> [Przytoczony fragment]:
○ ○ ○ ○

Polecane

Katolicy w Białym Domu Czy wiesz, że prezydent USA zorganizował katolicki ślub w Białym Domu?

Wszyscy wiedzą, że John F. Kennedy był pierwszym katolickim prezydentem USA. Przezwyciężył długą historię antykatolicyzmu w Ameryce i wygrał wybory pomimo okrzyków niepokoju, że przyjmuje „rozkazy od papieża”. Jednak katolicy byli związani z Białym Domem w całej historii Stanów Zjednoczonych.

Wielu prezydentów, mając świadomość, że służą wszystkim Amerykanom, niezależnie od ich przynależności religijnej, nawiązywało osobiste relacje z katolikami, które wykraczały poza zwykłe względy polityczne i ujawniały ukryty szacunek i uznanie dla katolicyzmu.

○ ○ ○ ○

> [Materiał]:
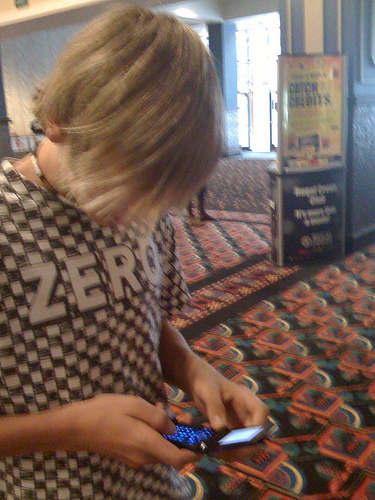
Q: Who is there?
A: Boy.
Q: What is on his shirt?
A: ZERO.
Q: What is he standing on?
A: Carpet.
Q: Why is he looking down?
A: Cellphone.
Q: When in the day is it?
A: Afternoon.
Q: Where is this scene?
A: Movie theatre.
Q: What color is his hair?
A: Blonde.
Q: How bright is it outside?
A: Very bright.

○ ○ ○ ○

> [Polecenie]: Sprawdź, czy te stwierdzenia zgadzają się z tekstem o katolikach w Białym Domu, i przy każdym odpowiedz tak lub nie, przytaczając rozstrzygające słowa tekstu. 1. John F. Kennedy był pierwszym katolickim prezydentem USA. 2. Kennedy przegrał wybory z powodu antykatolickich nastrojów. 3. Katolicy byli związani z Białym Domem dopiero od czasów Kennedy'ego.

> [Rozwiązanie]:
1. Tak: „John F. Kennedy był pierwszym katolickim prezydentem USA”.
2. Nie: „wygrał wybory pomimo okrzyków niepokoju”.
3. Nie: „katolicy byli związani z Białym Domem w całej historii Stanów Zjednoczonych”.